An interesting find is ggrepel, as it’s the single “gg-packages” (of 23 in total) that made it into the top20. Since the possibility to build extensions for ggplot2 there has been an explosion of specialised and fantastic packages to build even more, and better graphs in R. In fact, the new version of ggplot2 should be listed as our top “new” package for 2016, if we’d count new major versions as a new package. Also this year Rstudio finally got to it’s 1.0.0 version, with many cool new features.

But now, this blog’s authors’ personal top four of new R packages for 2016:

(safferli’s pick)

bookdown is a specialised markdown package by the venerable Yihui, of knitr fame. It’s still early in development, but already very much productive. It’s used to build actual books from Rmarkdown documents. It can build gitbook, pdf, mobile, and html books, all from a single markdown source.

Being a huge LaTeX fan, I’m a little sad that with me working more with data in R the advent of knitrand now bookdown I actually never get to use it directly any more. For extremely specialised (and static) books or reports I would probably still move back to LaTeX, but the power and flexibility of Rmarkdown to build dynamic html reports outweighs the detailed configuration possibilities and pure beauty of direct LaTeX. Especially if you are using data in your reports.
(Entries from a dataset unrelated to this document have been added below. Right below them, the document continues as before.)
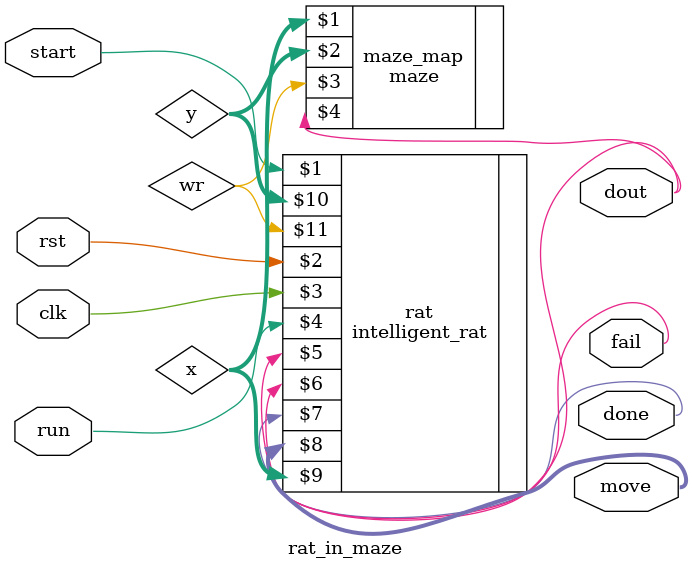
<source format=sv>
module rat_in_maze(input start, rst, clk, run, output fail, done, dout, output [1:0] move);

wire [3:0] x,y;
wire wr;

intelligent_rat rat(start, rst, clk, run, dout, fail, done, move, x, y, wr);

maze maze_map (x, y, wr, dout);

endmodule
</source>
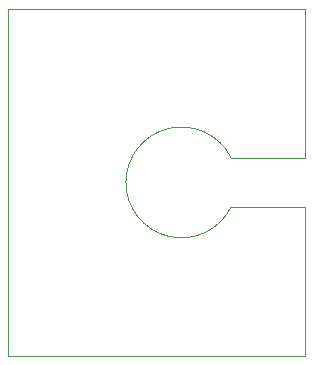
<source format=gbr>
%TF.GenerationSoftware,KiCad,Pcbnew,(5.1.9)-1*%
%TF.CreationDate,2021-08-13T09:26:12+01:00*%
%TF.ProjectId,k110-tail-mount,6b313130-2d74-4616-996c-2d6d6f756e74,rev?*%
%TF.SameCoordinates,Original*%
%TF.FileFunction,Profile,NP*%
%FSLAX46Y46*%
G04 Gerber Fmt 4.6, Leading zero omitted, Abs format (unit mm)*
G04 Created by KiCad (PCBNEW (5.1.9)-1) date 2021-08-13 09:26:12*
%MOMM*%
%LPD*%
G01*
G04 APERTURE LIST*
%TA.AperFunction,Profile*%
%ADD10C,0.050000*%
%TD*%
G04 APERTURE END LIST*
D10*
X115500000Y-92400000D02*
X109199999Y-92400000D01*
X109199999Y-88200001D02*
X115500000Y-88200000D01*
X115500000Y-105000000D02*
X115500000Y-92400000D01*
X115500000Y-75600000D02*
X115500000Y-88200000D01*
X90300000Y-105000000D02*
X90300000Y-75600000D01*
X115500000Y-105000000D02*
X90300000Y-105000000D01*
X90300000Y-75600000D02*
X115500000Y-75600000D01*
X109199998Y-92400000D02*
G75*
G02*
X109199999Y-88200001I-4199998J2100000D01*
G01*
M02*

</source>
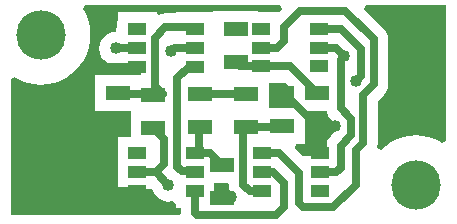
<source format=gtl>
%FSLAX25Y25*%
%MOIN*%
G70*
G01*
G75*
G04 Layer_Physical_Order=1*
G04 Layer_Color=255*
%ADD10R,0.08000X0.05000*%
%ADD11R,0.05906X0.03937*%
%ADD12C,0.02500*%
%ADD13C,0.16500*%
%ADD14C,0.04000*%
G36*
X607872Y561760D02*
X608211Y560943D01*
X608351Y560604D01*
X609112Y559612D01*
X611209Y557515D01*
Y555984D01*
X609112Y553888D01*
X608351Y552895D01*
X607872Y551740D01*
X607709Y550500D01*
Y547169D01*
X599606D01*
X597061Y549714D01*
X597635Y551100D01*
X600500D01*
Y562100D01*
X607828D01*
X607872Y561760D01*
D02*
G37*
G36*
X575209Y537500D02*
X575209Y537500D01*
D01*
X575372Y536260D01*
X575711Y535443D01*
X575851Y535105D01*
X576612Y534112D01*
X576612Y534112D01*
X576612Y534112D01*
X577048Y533677D01*
X576474Y532291D01*
X570353D01*
Y536232D01*
Y538000D01*
X574709D01*
X575209Y537500D01*
D02*
G37*
G36*
X647500Y552254D02*
X646177Y551546D01*
X645768Y551820D01*
X643828Y552777D01*
X641780Y553472D01*
X639658Y553894D01*
X637500Y554035D01*
X635342Y553894D01*
X633220Y553472D01*
X631172Y552777D01*
X629232Y551820D01*
X627434Y550618D01*
X625808Y549192D01*
X625769Y549148D01*
X624495Y549940D01*
X624628Y550260D01*
X624791Y551500D01*
Y565516D01*
X626888Y567612D01*
X627649Y568605D01*
X628128Y569760D01*
X628291Y571000D01*
Y586000D01*
X628128Y587240D01*
X627649Y588396D01*
X626888Y589388D01*
X620161Y596114D01*
X620735Y597500D01*
X647500D01*
Y552254D01*
D02*
G37*
G36*
X592839Y596114D02*
X591791Y595067D01*
X586620D01*
X586021Y595146D01*
X585421Y595067D01*
X585000D01*
Y595400D01*
X570000D01*
Y594968D01*
X557427D01*
Y594791D01*
X554000D01*
X552760Y594628D01*
X551605Y594149D01*
X551053Y594968D01*
Y594968D01*
X538147D01*
Y593464D01*
X537500Y588548D01*
X536064Y588358D01*
X534726Y587804D01*
X533577Y586923D01*
X532696Y585774D01*
X532142Y584436D01*
X531952Y583000D01*
X532142Y581564D01*
X532696Y580226D01*
X533577Y579077D01*
X534726Y578196D01*
X536064Y577642D01*
X537500Y577453D01*
X538936Y577642D01*
X539153Y577732D01*
X545709D01*
Y574000D01*
X545600D01*
Y574000D01*
X530600D01*
Y562000D01*
X542400D01*
Y561500D01*
Y553469D01*
X538168D01*
Y542531D01*
Y536232D01*
X549492D01*
X549639Y536086D01*
X549642Y536064D01*
X550196Y534726D01*
X551077Y533577D01*
X552226Y532696D01*
X553564Y532142D01*
X555000Y531952D01*
X556320Y532126D01*
X557447Y531137D01*
Y529933D01*
X559109D01*
Y528100D01*
X558583Y527500D01*
X502500D01*
Y572746D01*
X503823Y573454D01*
X504232Y573180D01*
X506172Y572223D01*
X508220Y571528D01*
X510342Y571106D01*
X512500Y570965D01*
X514658Y571106D01*
X516780Y571528D01*
X518828Y572223D01*
X520768Y573180D01*
X522566Y574382D01*
X524192Y575808D01*
X525618Y577434D01*
X526820Y579232D01*
X527777Y581172D01*
X528472Y583220D01*
X528894Y585342D01*
X529035Y587500D01*
X528894Y589658D01*
X528472Y591780D01*
X527777Y593828D01*
X526820Y595768D01*
X526546Y596177D01*
X527254Y597500D01*
X592265D01*
X592839Y596114D01*
D02*
G37*
G36*
X592473Y571531D02*
X594193Y571531D01*
X597000Y568724D01*
Y563100D01*
X588500D01*
Y571531D01*
X592473D01*
Y571531D01*
D02*
G37*
D10*
X604500Y568100D02*
D03*
Y557100D02*
D03*
X577500Y578400D02*
D03*
Y589400D02*
D03*
X593000Y557100D02*
D03*
Y568100D02*
D03*
X581000Y556900D02*
D03*
Y567900D02*
D03*
X573000Y544000D02*
D03*
Y533000D02*
D03*
X565500Y556900D02*
D03*
Y567900D02*
D03*
X538100Y568000D02*
D03*
Y557000D02*
D03*
X549900Y567500D02*
D03*
Y556500D02*
D03*
D11*
X605300Y577000D02*
D03*
Y583299D02*
D03*
Y589598D02*
D03*
X586021Y577000D02*
D03*
Y589598D02*
D03*
Y583299D02*
D03*
X586121Y541701D02*
D03*
Y548000D02*
D03*
Y535402D02*
D03*
X605400Y548000D02*
D03*
Y541701D02*
D03*
Y535402D02*
D03*
X544621Y548000D02*
D03*
Y541701D02*
D03*
Y535402D02*
D03*
X563900Y548000D02*
D03*
Y535402D02*
D03*
Y541701D02*
D03*
X563879Y583200D02*
D03*
Y576901D02*
D03*
Y589499D02*
D03*
X544600Y576901D02*
D03*
Y583200D02*
D03*
Y589499D02*
D03*
D12*
X604400Y557100D02*
X610500D01*
X565500Y567900D02*
X581000D01*
X623500Y571000D02*
Y586000D01*
X614000Y595500D02*
X623500Y586000D01*
X617500Y549000D02*
X620000Y551500D01*
X599000Y595500D02*
X614000D01*
X620000Y551500D02*
Y567500D01*
X623500Y571000D01*
X612396Y589598D02*
X619268Y582726D01*
Y573768D02*
Y582726D01*
X617500Y572000D02*
X619268Y573768D01*
X605300Y589598D02*
X612396D01*
X617500Y537500D02*
Y549000D01*
X610000Y530000D02*
X617500Y537500D01*
X600000Y530000D02*
X610000D01*
X612500Y563000D02*
X616000Y559500D01*
Y554000D02*
Y559500D01*
X610902Y583299D02*
X613701Y580500D01*
X612500Y579299D02*
X613701Y580500D01*
X612500Y563000D02*
Y579299D01*
Y543201D02*
Y550500D01*
X611000Y541701D02*
X612500Y543201D01*
Y550500D02*
X616000Y554000D01*
X593400Y568100D02*
X604400Y557100D01*
X593000Y568100D02*
X593400D01*
X578900Y577000D02*
X595500D01*
X577500Y578400D02*
X578900Y577000D01*
X593500Y590000D02*
X599000Y595500D01*
X592000Y548000D02*
X598500Y541500D01*
X586121Y548000D02*
X592000D01*
X598500Y531500D02*
Y541500D01*
Y531500D02*
X600000Y530000D01*
X593500Y585500D02*
Y590000D01*
X591299Y583299D02*
X593500Y585500D01*
X586021Y583299D02*
X591299D01*
X564500Y527500D02*
X591000D01*
X593500Y530000D02*
Y538000D01*
X591000Y527500D02*
X593500Y530000D01*
X586121Y541701D02*
X589799D01*
X593500Y538000D01*
X580000Y537500D02*
X582098Y535402D01*
X580000Y537500D02*
Y555900D01*
X581000Y556900D01*
X582098Y535402D02*
X586121D01*
X585522Y536000D02*
X586121Y535402D01*
X604500Y548900D02*
X605400Y548000D01*
X604500Y548900D02*
Y557100D01*
X592800Y556900D02*
X593000Y557100D01*
X581000Y556900D02*
X592800D01*
X550500Y570500D02*
X553300Y567700D01*
X550500Y586500D02*
X554000Y590000D01*
X563379D01*
X563879Y589499D01*
X550500Y570500D02*
Y586500D01*
X557200Y583200D02*
X563879D01*
X556000Y582000D02*
X557200Y583200D01*
X538400Y567700D02*
X553300D01*
X538100Y568000D02*
X538400Y567700D01*
X604400Y568100D02*
X604500D01*
X595500Y577000D02*
X604400Y568100D01*
X563900Y548000D02*
X565200Y549300D01*
X561901Y576901D02*
X563879D01*
X558000Y573000D02*
X561901Y576901D01*
X558000Y558000D02*
Y573000D01*
Y544500D02*
Y558000D01*
Y543500D02*
Y544500D01*
Y543500D02*
X559500Y542000D01*
X563601D01*
X563900Y541701D01*
Y528100D02*
Y535402D01*
Y528100D02*
X564500Y527500D01*
X563900Y548000D02*
X569000D01*
X573000Y544000D01*
X565200Y549300D02*
Y556900D01*
X537700Y583200D02*
X544600D01*
X537500Y583000D02*
X537700Y583200D01*
X531401Y576901D02*
X544600D01*
X527500Y573000D02*
X531401Y576901D01*
X544621Y541701D02*
X550799D01*
X555000Y537500D01*
X536098Y535402D02*
X544621D01*
X534500Y537000D02*
X536098Y535402D01*
X550799Y541701D02*
X553500Y544402D01*
X549900Y556500D02*
X553500Y552900D01*
Y544402D02*
Y552900D01*
X605300Y583299D02*
X610902D01*
X605400Y541701D02*
X611000D01*
D13*
X512500Y587500D02*
D03*
X637500Y537500D02*
D03*
D14*
X556000Y582000D02*
D03*
X586021Y589598D02*
D03*
X537500Y583000D02*
D03*
X527500Y573000D02*
D03*
X555000Y537500D02*
D03*
X534500Y537000D02*
D03*
Y554500D02*
D03*
X576000Y533500D02*
D03*
X610500Y557100D02*
D03*
X577500Y589400D02*
D03*
X617500Y572000D02*
D03*
X613701Y580500D02*
D03*
X565500Y567900D02*
D03*
M02*

</source>
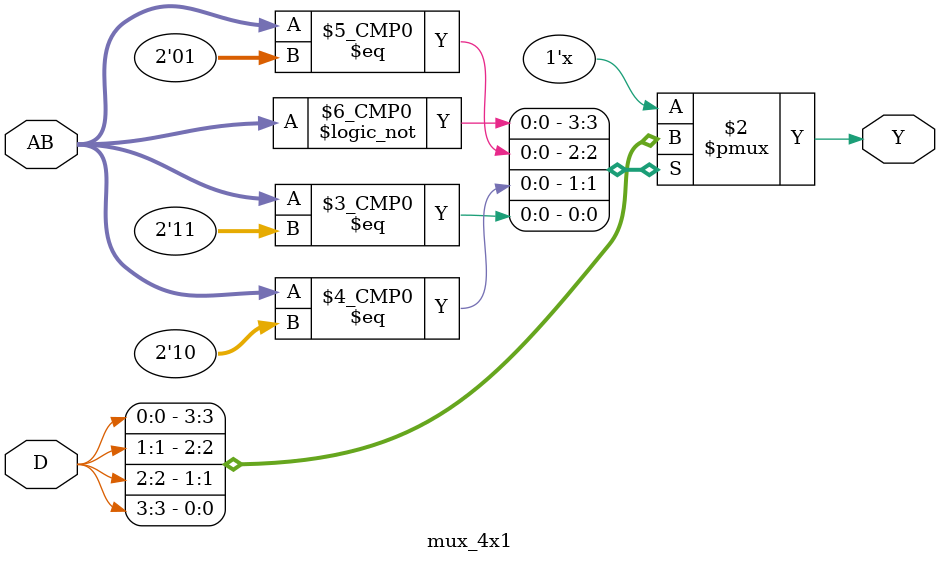
<source format=v>
/********************************************************************
 Title       : mux_4x1.v	     		 
 Design      : 4-to-1 Multiplexer 
 Author      : David J. Marion		     	
 Func. Check : None
 Include Mods: None
*********************************************************************/
module mux_4x1(
	//Inputs
	input [3:0] D,	// 4-bit data input
	input [1:0] AB,	// 2-bit selector input
	//Ouputs
	output reg Y	// Data output
);

always @ (*) begin
	case (AB)
		2'b00 : Y = D[0];
		2'b01 : Y = D[1];
		2'b10 : Y = D[2];
		2'b11 : Y = D[3];
		default : Y = D[0];
	endcase
end

endmodule


</source>
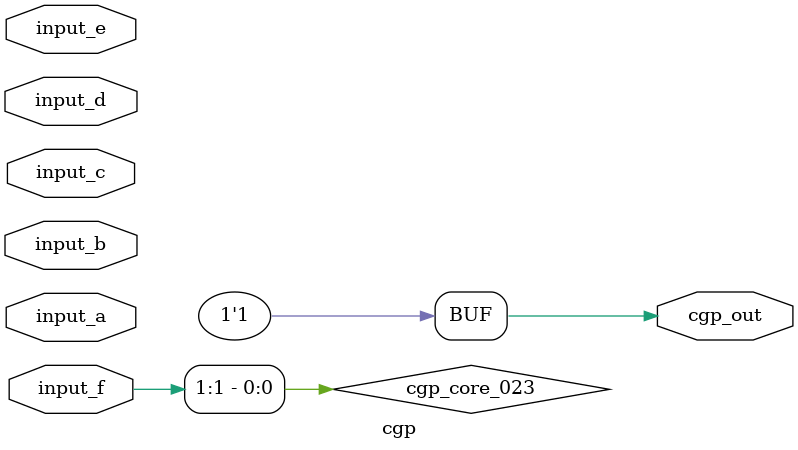
<source format=v>
module cgp(input [1:0] input_a, input [1:0] input_b, input [1:0] input_c, input [1:0] input_d, input [1:0] input_e, input [1:0] input_f, output [0:0] cgp_out);
  wire cgp_core_014;
  wire cgp_core_015_not;
  wire cgp_core_016;
  wire cgp_core_017;
  wire cgp_core_018;
  wire cgp_core_022;
  wire cgp_core_023;
  wire cgp_core_024;
  wire cgp_core_025;
  wire cgp_core_026;
  wire cgp_core_028;
  wire cgp_core_029_not;
  wire cgp_core_033;
  wire cgp_core_034;
  wire cgp_core_039;
  wire cgp_core_041;
  wire cgp_core_042;
  wire cgp_core_043;
  wire cgp_core_044;
  wire cgp_core_045;
  wire cgp_core_046_not;
  wire cgp_core_047;
  wire cgp_core_048;
  wire cgp_core_051;
  wire cgp_core_052;
  wire cgp_core_055;
  wire cgp_core_056_not;
  wire cgp_core_057;
  wire cgp_core_058;
  wire cgp_core_059_not;
  wire cgp_core_060;
  wire cgp_core_061;
  wire cgp_core_063;
  wire cgp_core_069;

  assign cgp_core_014 = input_a[0] & input_d[0];
  assign cgp_core_015_not = ~input_d[1];
  assign cgp_core_016 = input_a[1] & input_b[1];
  assign cgp_core_017 = input_d[0] & input_c[1];
  assign cgp_core_018 = ~(input_b[1] & cgp_core_015_not);
  assign cgp_core_022 = ~(input_d[0] ^ input_d[0]);
  assign cgp_core_023 = input_f[1] | input_f[1];
  assign cgp_core_024 = ~(input_d[1] & input_e[0]);
  assign cgp_core_025 = ~(cgp_core_023 ^ input_f[0]);
  assign cgp_core_026 = input_e[0] & input_c[0];
  assign cgp_core_028 = ~(input_d[1] ^ input_d[0]);
  assign cgp_core_029_not = ~input_a[1];
  assign cgp_core_033 = input_e[1] & cgp_core_029_not;
  assign cgp_core_034 = ~input_d[1];
  assign cgp_core_039 = input_f[0] ^ input_d[1];
  assign cgp_core_041 = ~input_c[0];
  assign cgp_core_042 = input_d[0] & input_b[0];
  assign cgp_core_043 = ~input_b[1];
  assign cgp_core_044 = input_e[0] ^ input_e[0];
  assign cgp_core_045 = input_d[0] ^ input_e[0];
  assign cgp_core_046_not = ~input_f[0];
  assign cgp_core_047 = ~input_c[0];
  assign cgp_core_048 = input_b[0] | input_c[0];
  assign cgp_core_051 = ~input_e[1];
  assign cgp_core_052 = ~(input_b[0] & cgp_core_051);
  assign cgp_core_055 = ~input_a[0];
  assign cgp_core_056_not = ~input_b[0];
  assign cgp_core_057 = ~(input_e[0] | input_b[0]);
  assign cgp_core_058 = ~(input_a[1] & input_b[1]);
  assign cgp_core_059_not = ~input_e[1];
  assign cgp_core_060 = cgp_core_059_not & cgp_core_057;
  assign cgp_core_061 = input_f[1] | input_d[0];
  assign cgp_core_063 = ~input_b[0];
  assign cgp_core_069 = ~(input_b[1] | input_c[1]);

  assign cgp_out[0] = 1'b1;
endmodule
</source>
A big thumbs up for this package. If you’re looking to write a long-ish documentation or report, currently nothing beats gitbook, and bookdown gives you the power of R and Rmarkdown to work with.

(Yuki’s pick)

Yuki focuses more on Python now, and will continue blogging on the blog about Python-stuff and data science topics. To honor this, we picked feather for Yuki, a package that makes storing dataframes to disk lightning fast and shareable between R and Python.

(Kirill’s pick)

My choice of the year I discovered quite late (2 weeks ago), so maybe I am biased, because I am still amazed by it. I was building interactive graphs with highcharter and wanted to share the results with my colleagues. Since I had a couple of charts, I thought I will make a Rmarkdown document and insert them there. That’s where I discovered flexdashboard. Basically an Rmarkdown formatter to make static dashboards. Just build some interactive graphs with any htmlwidget based packed (or any package you like) arrange it easily with flexdashboard, et voilà, you have a static easy dashboard. I even realized that in many cases, if people want to share interactive graphs with other, the go-to tool is shiny, but this is overengineering often if all it does is filtering the data by date or categories. The beauty of flexdashboard is to have a single standalone html file, which doesn’t need serve side logic or any complex stuff in the backend.

(Jess’s pick)

I spent 2016 discovering the beauty of shinydashboard building quite some dashboards with many many tabs and many many more plots. Eventually I wanted the values to be displayed when hovering over a point with the mouse. This is when ggiraph came to the rescue, a package written by David Grohel that extends the ggplot functionality and makes it easy to animate ggplots. Take a look at the website and browse through the examples to see what ggiraph is capable of. Super easy to use with plain ggplot as well as with shiny!